I looked at the bruises on her throat, which clearly showed the shape of his thumbs.

“She fell and strangled herself, did she?” I asked, my voice dropping to a whisper that was more terrifying than the roar.

Meredith walked into the room and looked at the blood on her rug with a sigh of genuine annoyance.

“Simon, I told you to have the staff clean this up before the guests came in for the main course,” she said.

They looked at my daughter as if she were a spilled drink rather than a human being with a soul.

“You think your name protects you,” I said to Simon, my eyes locking onto his with a predatory focus. “You think you can do this and walk away.”

Simon laughed, a sound of pure, unadulterated arrogance that made the air feel thin.

“I don’t think I can, I know I can,” he sneered, leaning against the bar. “The district attorney is currently playing golf with my business partner, and the sheriff is on my payroll.”

He walked closer, pointing a finger at my chest with a smug grin.

“So go ahead and call the police,” he challenged. “I’ll have you arrested for trespassing and assault before the sun goes down.”

I looked at him and realized he was right about the local laws, as the system was rigged in his favor. I would not use his system; I would use the one I had helped build in the shadows.

I gently lifted Callie into my arms, her head resting against my shoulder as I stood up.

“You have made the last mistake of your life, Simon,” I told him with a calm that seemed to unnerve him for the first time.

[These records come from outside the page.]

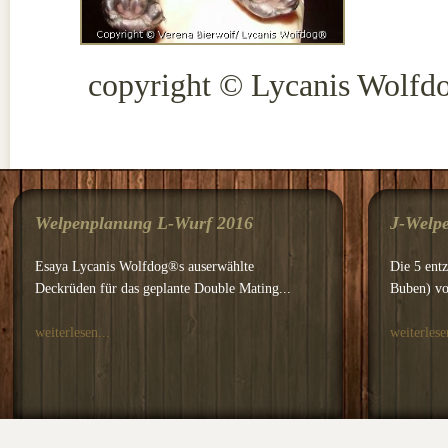
copyright © Lycanis Wolfd
Welpenplanung L-Wurf 2016
J-Welpe
Esaya Lycanis Wolfdog®s auserwählte
Die 5 ent
Deckrüden für das geplante Double Mating...
Buben) vo
weiterlesen...
weiterlese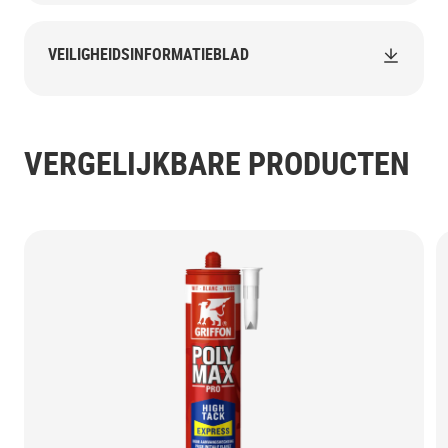
VEILIGHEIDSINFORMATIEBLAD
VERGELIJKBARE PRODUCTEN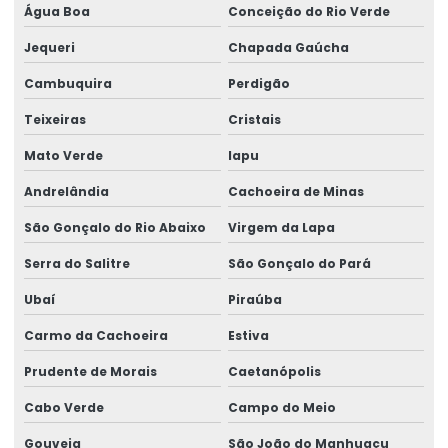
Água Boa
Conceição do Rio Verde
Jequeri
Chapada Gaúcha
Cambuquira
Perdigão
Teixeiras
Cristais
Mato Verde
Iapu
Andrelândia
Cachoeira de Minas
São Gonçalo do Rio Abaixo
Virgem da Lapa
Serra do Salitre
São Gonçalo do Pará
Ubaí
Piraúba
Carmo da Cachoeira
Estiva
Prudente de Morais
Caetanópolis
Cabo Verde
Campo do Meio
Gouveia
São João do Manhuaçu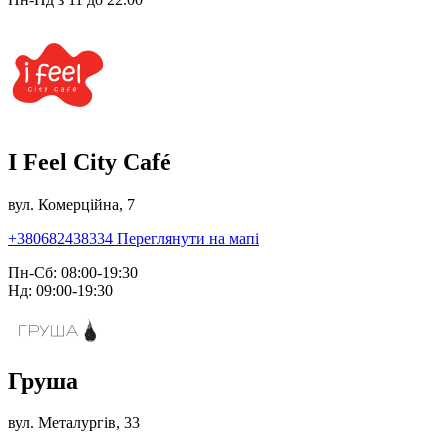
I Feel City Café
вул. Комерційна, 7
+380682438334
Переглянути на мапі
Пн-Сб: 08:00-19:30
Нд: 09:00-19:30
Груша
вул. Металургів, 33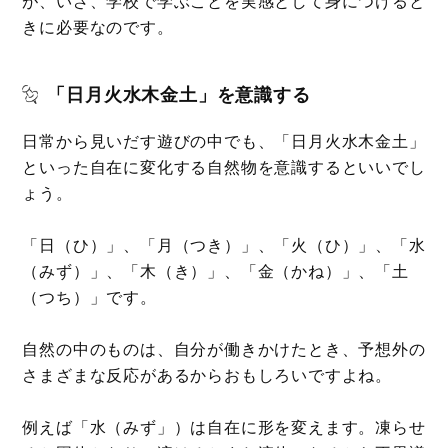
が、いざ、学校で学ぶことを実感として身につけると
きに必要なのです。
「日月火水木金土」を意識する
日常から見いだす遊びの中でも、「日月火水木金土」
といった自在に変化する自然物を意識するといいでし
ょう。
「日（ひ）」、「月（つき）」、「火（ひ）」、「水
（みず）」、「木（き）」、「金（かね）」、「土
（つち）」です。
自然の中のものは、自分が働きかけたとき、予想外の
さまざまな反応があるからおもしろいですよね。
例えば「水（みず」）は自在に形を変えます。凍らせ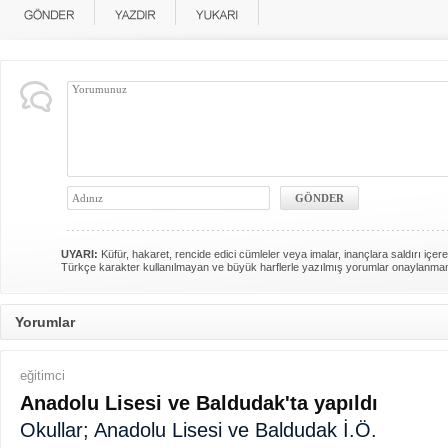
UYARI:
Küfür, hakaret, rencide edici cümleler veya imalar, inançlara saldırı içere
Türkçe karakter kullanılmayan ve büyük harflerle yazılmış yorumlar onaylanma
Yorumlar
eğitimci
Anadolu Lisesi ve Baldudak'ta yapıldı
Okullar; Anadolu Lisesi ve Baldudak İ.Ö.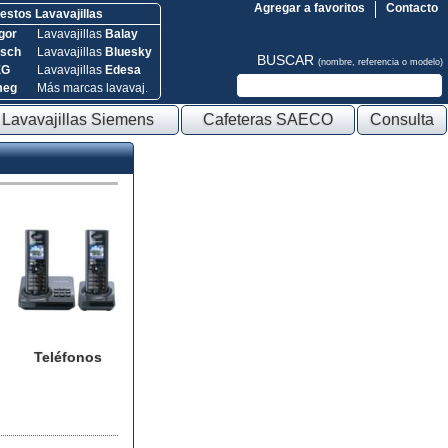
Agregar a favoritos
Contacto
stos Lavavajillas
gor
Lavavajillas
Balay
sch
Lavavajillas
Bluesky
BUSCAR
(nombre, referencia o modelo)
EG
Lavavajillas
Edesa
meg
Más marcas lavavaj.
Lavavajillas Siemens
Cafeteras SAECO
Consulta
Teléfonos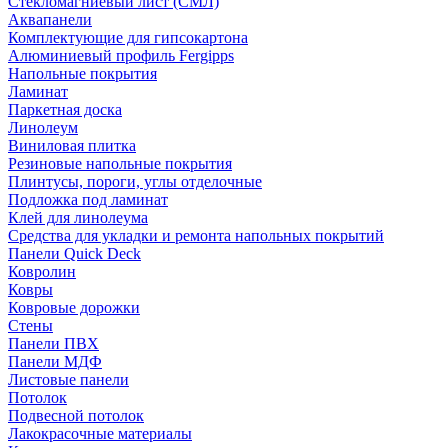
Стекломагниевый лист (СМЛ)
Аквапанели
Комплектующие для гипсокартона
Алюминиевый профиль Fergipps
Напольные покрытия
Ламинат
Паркетная доска
Линолеум
Виниловая плитка
Резиновые напольные покрытия
Плинтусы, пороги, углы отделочные
Подложка под ламинат
Клей для линолеума
Средства для укладки и ремонта напольных покрытий
Панели Quick Deck
Ковролин
Ковры
Ковровые дорожки
Стены
Панели ПВХ
Панели МДФ
Листовые панели
Потолок
Подвесной потолок
Лакокрасочные материалы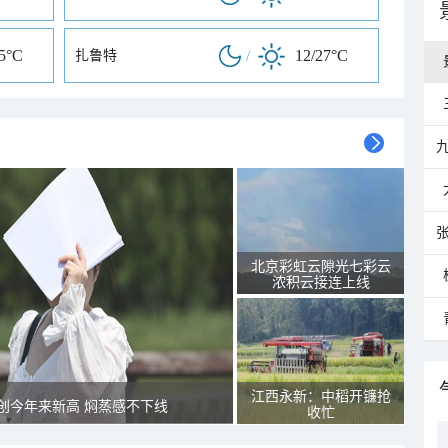
25°C
/
12/27°C
扎鲁特
北京彩虹云隙光七彩云
浓积云接连上线
江西永新：中稻开镰抢
创今年来新高 焖蒸感不下线
收忙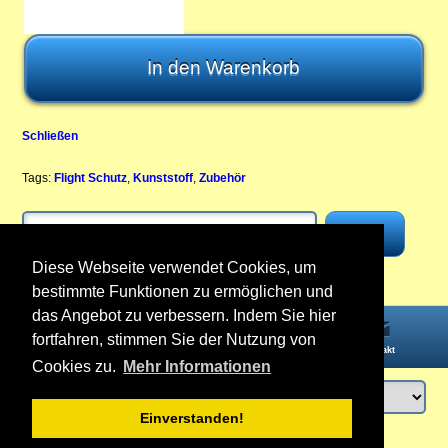
Schließen
Tags:
Flight Schutz
,
Kunststoff
,
Zubehör
Diese Webseite verwendet Cookies, um
bestimmte Funktionen zu ermöglichen und
das Angebot zu verbessern. Indem Sie hier
fortfahren, stimmen Sie der Nutzung von
Startseite
Informationen
Konto
Kontakt
Cookies zu.
Mehr Informationen
Einverstanden!
Anmelden
oder
Konto erstellen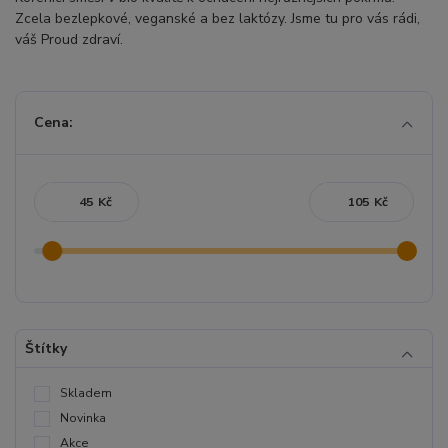
Zcela bezlepkové, veganské a bez laktózy. Jsme tu pro vás rádi,
váš Proud zdraví.
Cena:
Kč
Kč
Štítky
Skladem
Novinka
Akce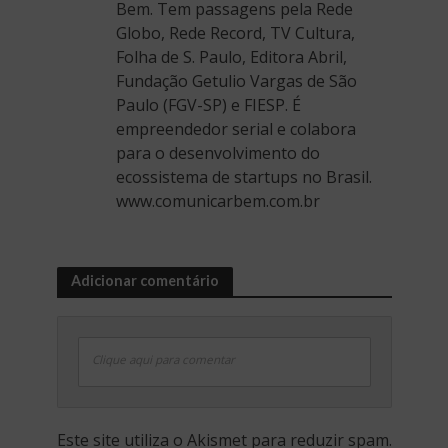
Bem. Tem passagens pela Rede
Globo, Rede Record, TV Cultura,
Folha de S. Paulo, Editora Abril,
Fundação Getulio Vargas de São
Paulo (FGV-SP) e FIESP. É
empreendedor serial e colabora
para o desenvolvimento do
ecossistema de startups no Brasil.
www.comunicarbem.com.br
Adicionar comentário
Clique aqui para comentar
Este site utiliza o Akismet para reduzir spam.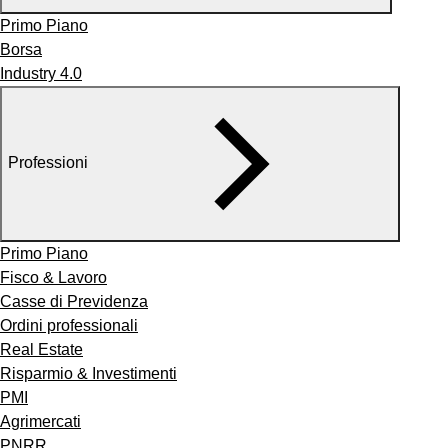
Primo Piano
Borsa
Industry 4.0
Professioni
Primo Piano
Fisco & Lavoro
Casse di Previdenza
Ordini professionali
Real Estate
Risparmio & Investimenti
PMI
Agrimercati
PNRR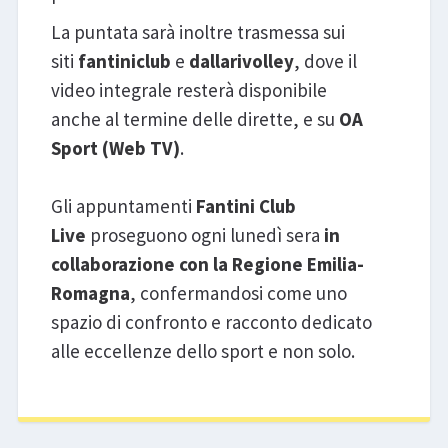
La puntata sarà inoltre trasmessa sui
siti
fantiniclub
e
dallarivolley
, dove il
video integrale resterà disponibile
anche al termine delle dirette, e su
OA
Sport (Web TV)
.
Gli appuntamenti
Fantini Club
Live
proseguono ogni lunedì sera
in
collaborazione con la Regione Emilia-
Romagna
, confermandosi come uno
spazio di confronto e racconto dedicato
alle eccellenze dello sport e non solo.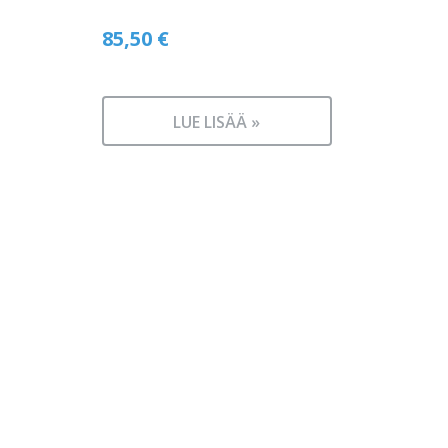
85,50
€
LUE LISÄÄ »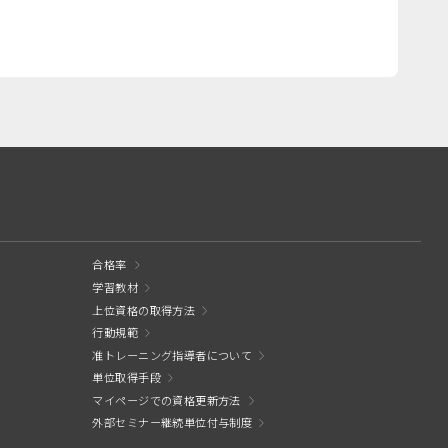
合格率
学習教材
上位資格の取得方法
行動規範
准トレーニング指導者について
単位取得手段
マイページでの資格更新方法
外部セミナー継続単位付与制度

I walked out of the house without looking back, leaving him laughing in the middle of his blood-stained ballroom. As I reached my truck, my fingers were already tapping a sequence into a device I had kept hidden in a floorboard for a decade.

I placed Callie in the passenger seat and secured her with blankets, ignoring the red smears on my upholstery. I didn’t head for the local hospital, knowing Simon’s influence reached every hallway of that building.